PPE – vielseitig, variabel, elektrisch
2018 debütierte mit dem e-tron der erste Serien-Audi mit elektrischem Antrieb. In nicht einmal drei Jahren hat die Marke seitdem konsequent und mit hohem Tempo die E-Mobilität im gesamten Produktportfolio vorangetrieben. Nach den SUV Audi e-tron und e-tron Sportback feierte im Februar 2021 der hochdynamische e-tron GT Premiere, auf Basis einer gemeinsam mit der Porsche AG entwickelten neuen Technik-Plattform.

Zwei Monate später debütierten Audi Q4 e-tron und Q4 Sportback e-tron – zwei überaus eigenständige SUV im A-Segment mit gemeinsamer technischer Basis: dem sogenannten Modularen E-Antriebs-Baukasten (MEB) des Volkswagen-Konzerns. Ausschließlich in China verfügbar ist seit 2019 der ebenfalls rein elektrisch angetriebene Audi Q2 L e-tron.

Der Audi A6 e-tron concept repräsentiert zunächst im C- und später auch im B- und D-Segment erstmals eine Fahrzeugfamilie, die auf einer weiteren innovativen Technik-Plattform basiert: der Premium Platform Electric (PPE) – ein Modulsystem, das Audi gemeinsam mit der Porsche AG entwickelt. Erste Audi-Serienfahrzeuge auf PPE-Basis stellen die vier Ringe ab dem zweiten Halbjahr 2022 vor.

Automobile auf PPE-Basis sind gezielt als globales Angebot ausgelegt. Die Fertigung ist sowohl in europäischen Standorten als auch im größten Einzelmarkt von Audi in China geplant. In Changchun errichtet Audi eigens ein neues Werk, in dem ab Mitte des Jahrzehnts Audi-E-Automobile auf PPE-Basis vom Band rollen. Betrieben wird das Werk gemeinsam von Audi und dem Joint-Venture-Partner VAW-Volkswagen.

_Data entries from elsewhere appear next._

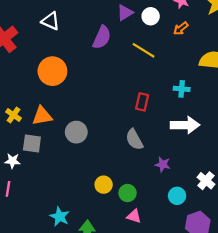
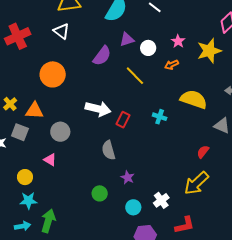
white arrow: (185, 125) -> (98, 109), moved
yellow circle: (104, 185) -> (25, 177), moved
green circle: (128, 193) -> (100, 193), moved
pink triangle: (134, 216) -> (50, 160), moved
cyan star: (60, 217) -> (28, 201), turned 30

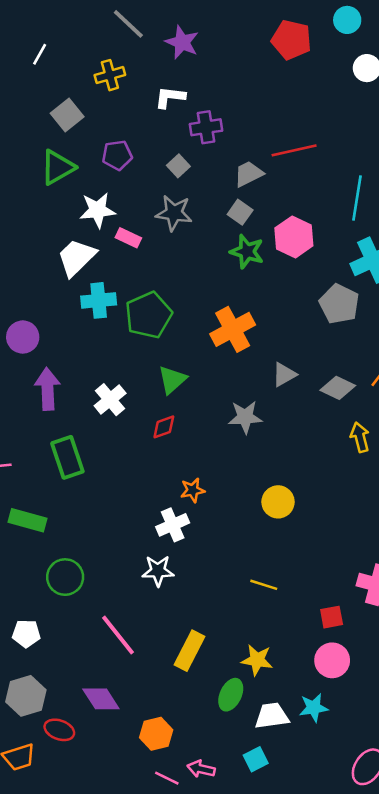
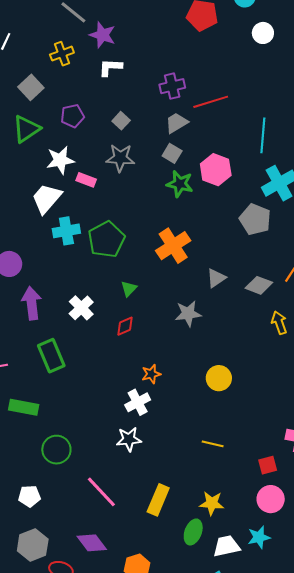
purple star: (182, 42) -> (102, 35), moved
purple cross: (206, 127) -> (172, 86), moved
green triangle: (172, 380) -> (129, 289), size x0.7

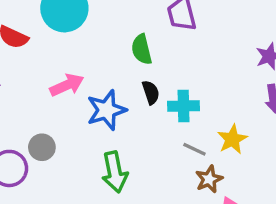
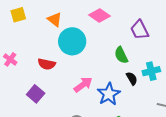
cyan cross: (184, 106) -> (151, 71), moved

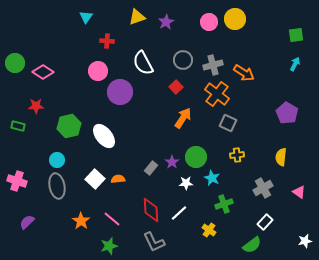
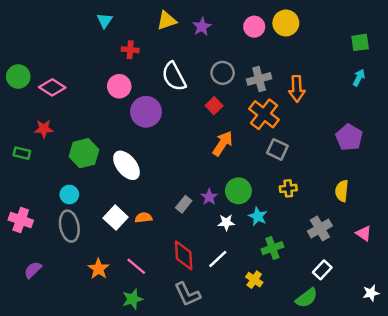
orange arrow: (244, 73) -> (297, 89), turned 55

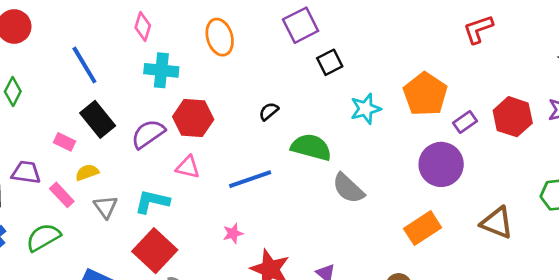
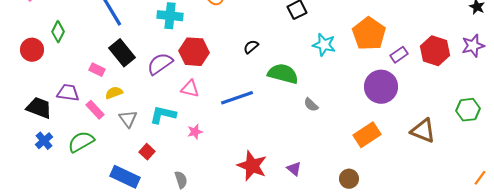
cyan star: (366, 109) -> (324, 45), turned 30
gray semicircle: (348, 188) -> (311, 105), size x0.6
pink star: (233, 233) -> (195, 132), moved
red square: (155, 251) -> (147, 152), moved, size x0.5

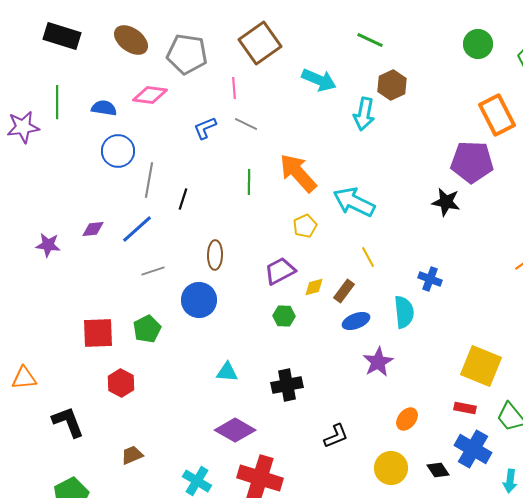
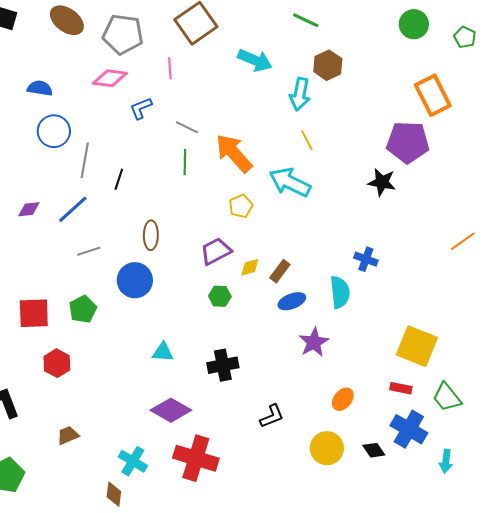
pink diamond: (150, 95) -> (110, 78), moved
gray line: (246, 124) -> (187, 127), moved
yellow line: (368, 257) -> (307, 140), moved

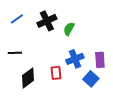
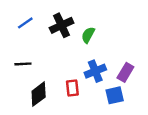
purple rectangle: (100, 60) -> (125, 72), turned 35
blue square: (91, 79) -> (115, 95), turned 35

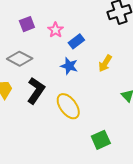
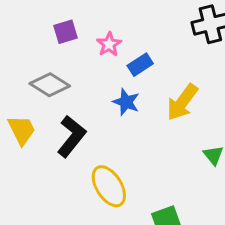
yellow arrow: (105, 63) -> (182, 102), size x1.4
yellow ellipse: (68, 106) -> (109, 186), moved

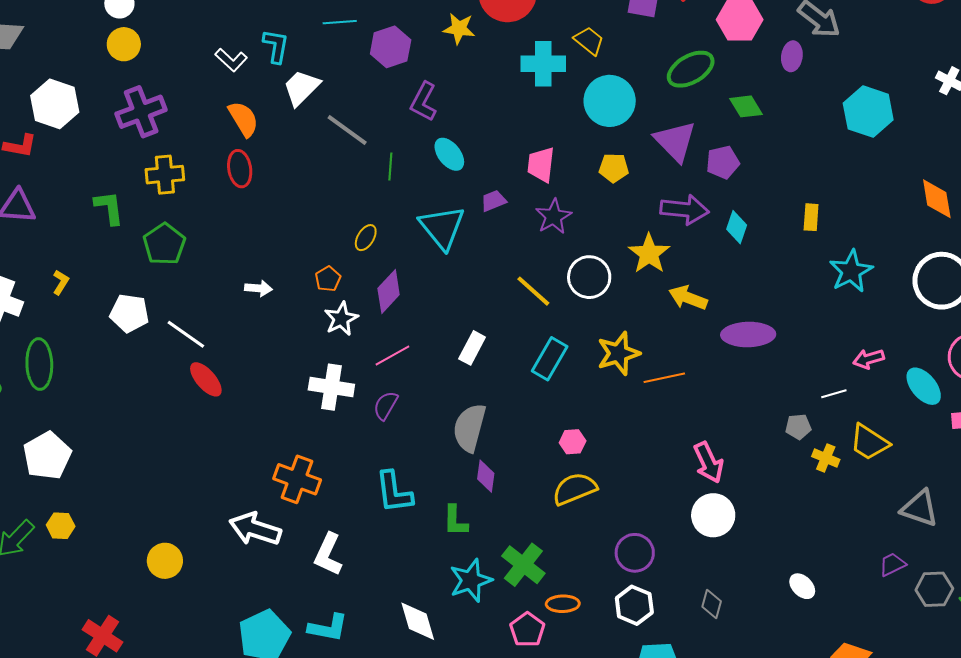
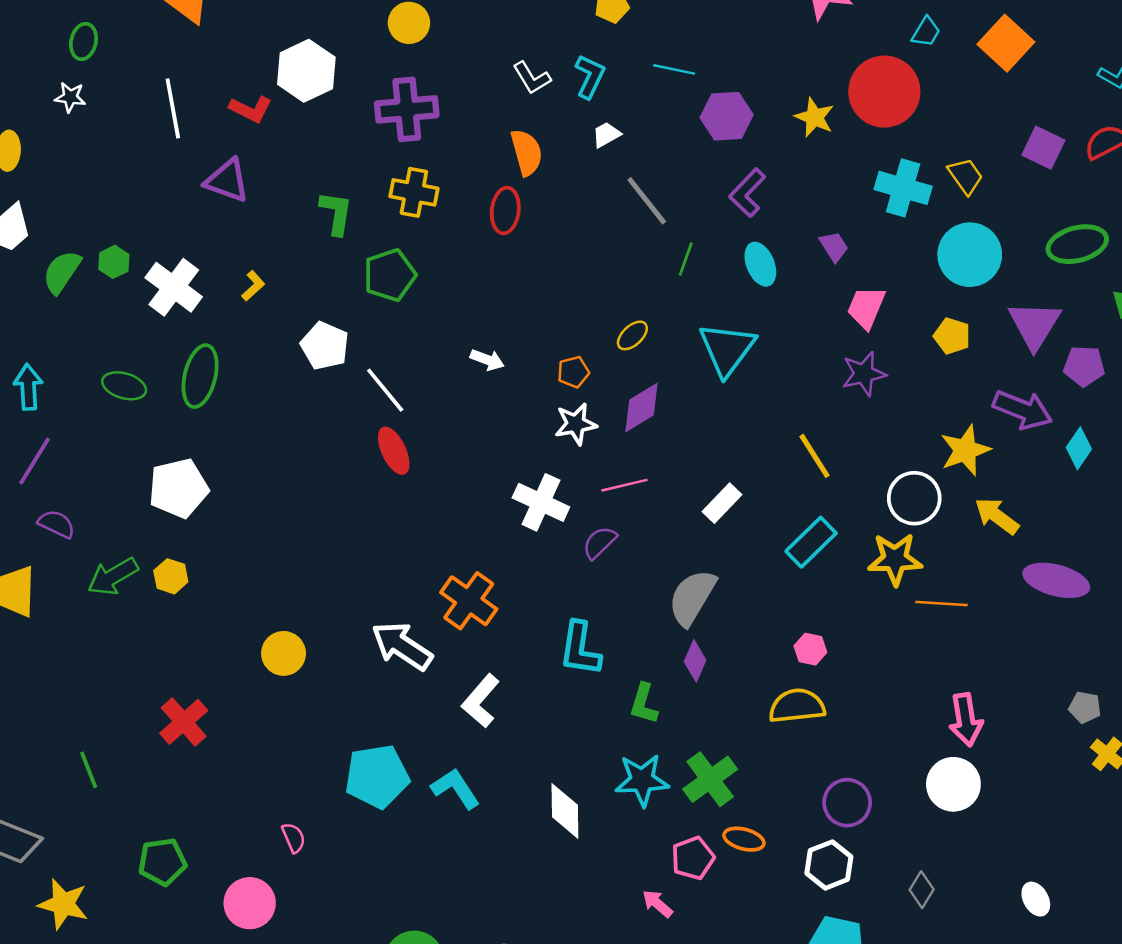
white trapezoid: (301, 88) -> (606, 135), size x0.6
purple trapezoid: (494, 201) -> (834, 247), moved, turned 64
white circle: (589, 277) -> (914, 498), moved
cyan L-shape: (328, 628) -> (456, 789), turned -150

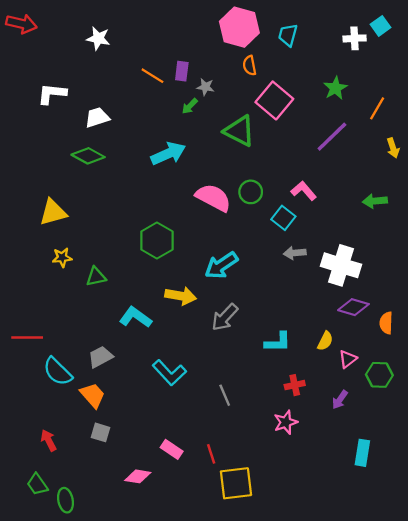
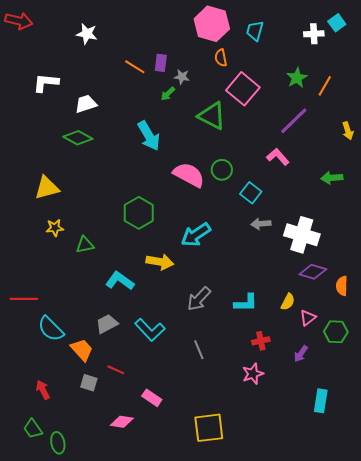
orange line: (377, 108) -> (325, 86), moved
cyan arrow: (168, 154) -> (149, 136), turned 84
pink L-shape: (304, 191) -> (278, 157), moved
gray arrow: (225, 317) -> (199, 299), moved
gray trapezoid: (100, 357) -> (107, 324), moved
red line: (211, 454) -> (116, 370), moved, turned -48

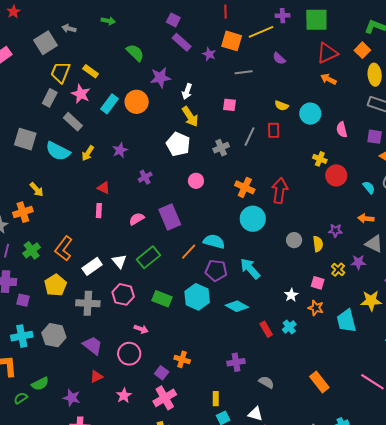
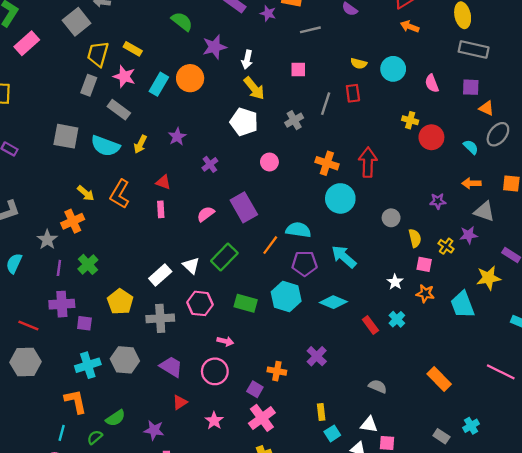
yellow semicircle: (318, 244) -> (415, 238), moved
orange L-shape: (64, 248) -> (120, 194), moved
purple cross: (236, 362) -> (317, 356), moved, turned -30

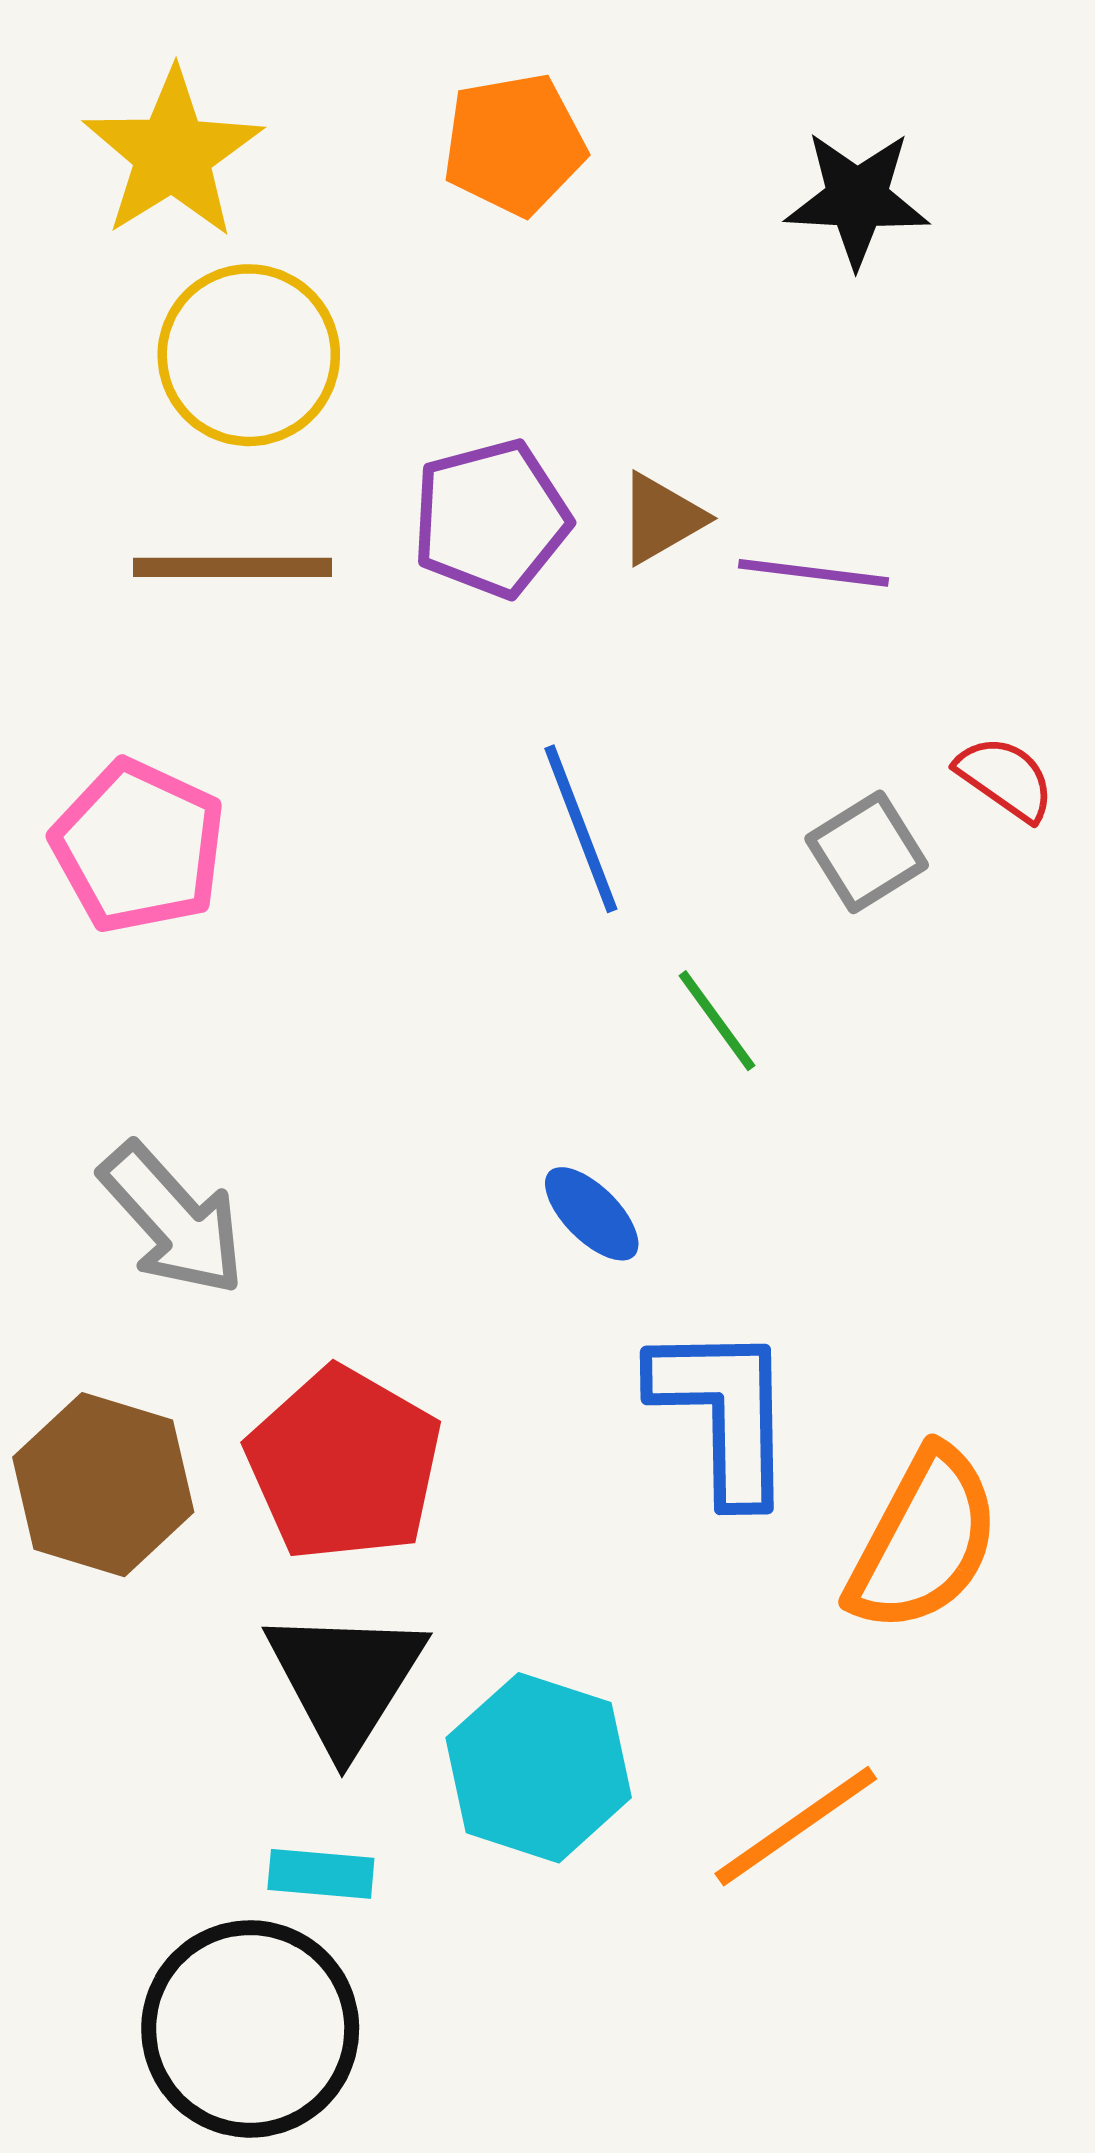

Die PPE ist erstmals dafür konzipiert, eine bisher unerreichte Bandbreite von Volumen-Automobilen zu ermöglichen: Die Spanne umfasst SUV und CUV mit Hochboden ebenso wie Flachboden-Automobile, die zum Kernsegement des Audi-Angebots zählen – wie die Audi-A6-Baureihe. Geplant ist zudem die Erweiterung des PPE-Angebots im B-Segment, dem seit Jahrzehnten volumenstärksten Marktbereich für Audi. Und selbst für das D-Segment, das automobile Oberhaus, bietet die PPE die besten technischen Voraussetzungen.

Mit der PPE wird E-Mobilität nun auch für Kund_innen attraktiv, die Automobilkonzepte jenseits des SUV-Bereichs bevorzugen – wie etwa einen markentypischen Sportback, den der Audi A6 e-tron concept als zukunftsweisendes Angebot interpretiert.

Über die volumenstarken B- und C-Segmente lässt sich das Angebot an E-Automobilen im Markenportfolio besonders wirkungsvoll erweitern. Mit Skalierungseffekten lassen sich zudem Oberklasse-Technologie und vielfältige Modellvarianten in ein weit gespanntes Modellprogramm einbringen, das im Premium-Wettbewerb ohne Beispiel ist.

Und es profitieren auch Flottenverbrauch sowie CO2-Emissionen. Mit einem Satz: Die PPE wird die Transformation Richtung E-Mobilität über Volumen und Vielfalt massiv beschleunigen – und zu einer weiteren Audi-Erfolgsgeschichte machen.